Lastly, the earth. I always wild tf out when I read that so many brands just burn their unsold merch, to protect their precious auras of exclusivity (even H&M does, which, I mean...honey, what are you protecting there?). So, not only is BURNING CLOTHES terrible for the environment, but harnessing resources to produce more than you need anyway is a terrible starting point. Amongst other ills, the fashion industry pollutes the air, pollutes waterways through dumping of dyes (incredible investigation by my friends at Al Jazeera), and over-farming of natural organisms - and it all comes back to asking where, how and who makes my clothes?
I can proudly say that Maison de Choup is a certified sustainable brand - tees are made from 100% cotton, with the supplier being a member of the Fair Wear Foundation, and all clothing is also tested for harmful substances, using the Oeko-Tex© standard.

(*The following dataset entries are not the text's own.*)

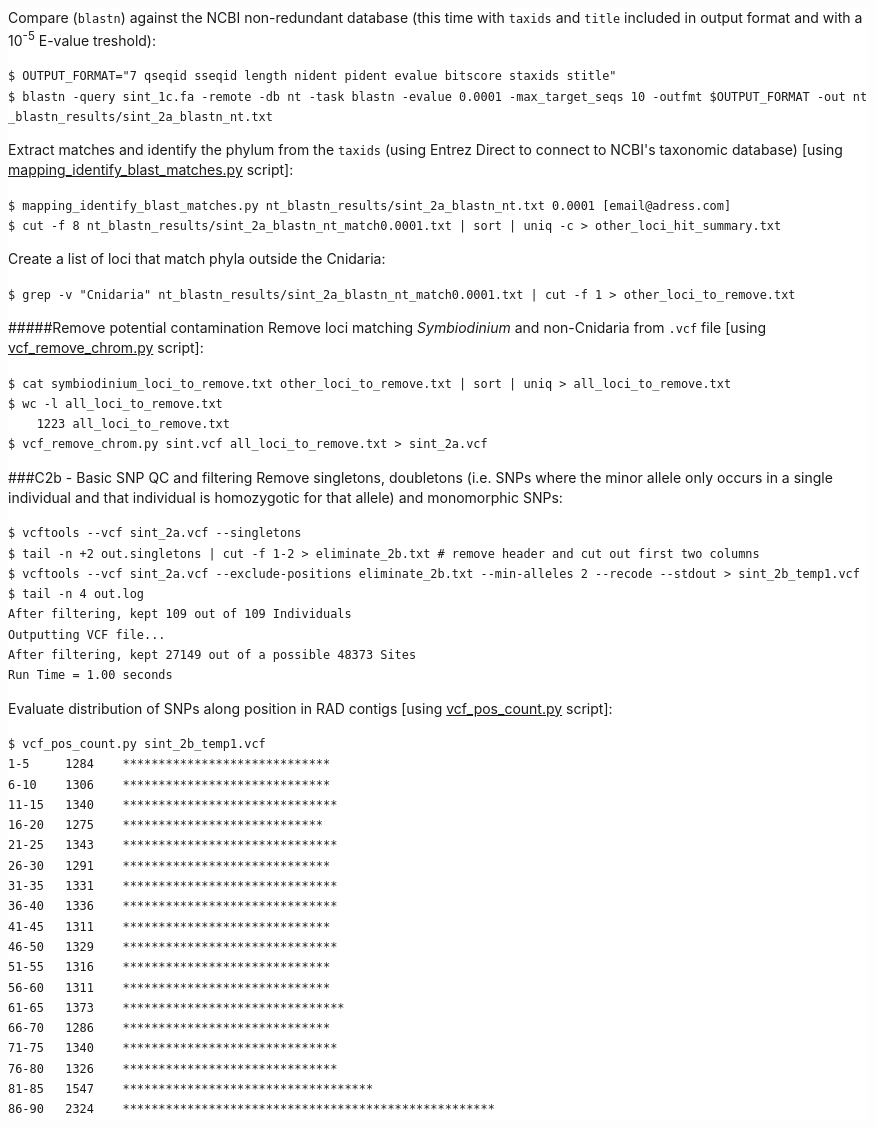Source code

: Compare (`blastn`) against the NCBI non-redundant database (this time with `taxids` and `title` included in output format and with a 10<sup>-5</sup> E-value treshold):

	$ OUTPUT_FORMAT="7 qseqid sseqid length nident pident evalue bitscore staxids stitle"
	$ blastn -query sint_1c.fa -remote -db nt -task blastn -evalue 0.0001 -max_target_seqs 10 -outfmt $OUTPUT_FORMAT -out nt_blastn_results/sint_2a_blastn_nt.txt
	
Extract matches and identify the phylum from the `taxids` (using Entrez Direct to connect to NCBI's taxonomic database) [using [mapping_identify_blast_matches.py](https://github.com/pimbongaerts/radseq/blob/master/mapping_identify_blast_matches.py) script]:

	$ mapping_identify_blast_matches.py nt_blastn_results/sint_2a_blastn_nt.txt 0.0001 [email@adress.com]
	$ cut -f 8 nt_blastn_results/sint_2a_blastn_nt_match0.0001.txt | sort | uniq -c > other_loci_hit_summary.txt

Create a list of loci that match phyla outside the Cnidaria:

	$ grep -v "Cnidaria" nt_blastn_results/sint_2a_blastn_nt_match0.0001.txt | cut -f 1 > other_loci_to_remove.txt

#####Remove potential contamination
Remove loci matching *Symbiodinium* and non-Cnidaria from `.vcf` file [using [vcf_remove_chrom.py](https://github.com/pimbongaerts/radseq/blob/master/vcf_remove_chrom.py) script]:

	$ cat symbiodinium_loci_to_remove.txt other_loci_to_remove.txt | sort | uniq > all_loci_to_remove.txt
	$ wc -l all_loci_to_remove.txt
		1223 all_loci_to_remove.txt
	$ vcf_remove_chrom.py sint.vcf all_loci_to_remove.txt > sint_2a.vcf

###C2b - Basic SNP QC and filtering
Remove singletons, doubletons (i.e. SNPs where the minor allele only occurs in a single individual and that individual is homozygotic for that allele) and monomorphic SNPs:
	
	$ vcftools --vcf sint_2a.vcf --singletons
	$ tail -n +2 out.singletons | cut -f 1-2 > eliminate_2b.txt # remove header and cut out first two columns
	$ vcftools --vcf sint_2a.vcf --exclude-positions eliminate_2b.txt --min-alleles 2 --recode --stdout > sint_2b_temp1.vcf
	$ tail -n 4 out.log
	After filtering, kept 109 out of 109 Individuals
	Outputting VCF file...
	After filtering, kept 27149 out of a possible 48373 Sites
	Run Time = 1.00 seconds

Evaluate distribution of SNPs along position in RAD contigs [using [vcf_pos_count.py](https://github.com/pimbongaerts/radseq/blob/master/vcf_pos_count.py) script]:

	$ vcf_pos_count.py sint_2b_temp1.vcf
	1-5		1284	*****************************
	6-10	1306	*****************************
	11-15	1340	******************************
	16-20	1275	****************************
	21-25	1343	******************************
	26-30	1291	*****************************
	31-35	1331	******************************
	36-40	1336	******************************
	41-45	1311	*****************************
	46-50	1329	******************************
	51-55	1316	*****************************
	56-60	1311	*****************************
	61-65	1373	*******************************
	66-70	1286	*****************************
	71-75	1340	******************************
	76-80	1326	******************************
	81-85	1547	***********************************
	86-90	2324	****************************************************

Phew! That was a heavy week. I thought that while I had you here, in the exciting germination of this column, I may as well do my best to bring up the disclaimer that fashion can be hurtful and exploitative straight up. But there are great brands out there who deserve your patronisation, and this list helpfully lays out the facts for you.
Next week, we are going to do a how to wear, which is my favourite conversation to have with any person on earth, dear God. God help you, reader! You’re never going to look at a white tee the same again!
WEARING: I just ran out of pants - pants to wear in summer; light, breezy pants - so I managed to snatch this cotton, mum-vibing, lil piece from Skin & Threads.
LISTENING TO: Las Culturistas - dude, anyone will tell you I am NOT a podcast gal. But I adore Bowen Yang, and to watch him and Matt Rogers countdown the 200 best cultural moments has been a true honour. You’re gonna agree with No. 1, no doubt.
WATCHING: Like everyone with access to a free trial of Disney+, y’all already know the answer to this. HOW DOES A BASTARD, ORPHAN, SON OF A WHORE AND SCOTSMAN–
READING: This column keeps me honest, I tell ya. I finished Becoming, and am looking to purchase Florence Given’s ‘Women Don’t Owe You Pretty,’ as soon as I have more than £5 in my Monzo.
BUYING: These kitchen containers, for no reason other than the colours and the Danish design. I am obsessed with them, and I just take a glance at them every few hours, just to cheer myself up.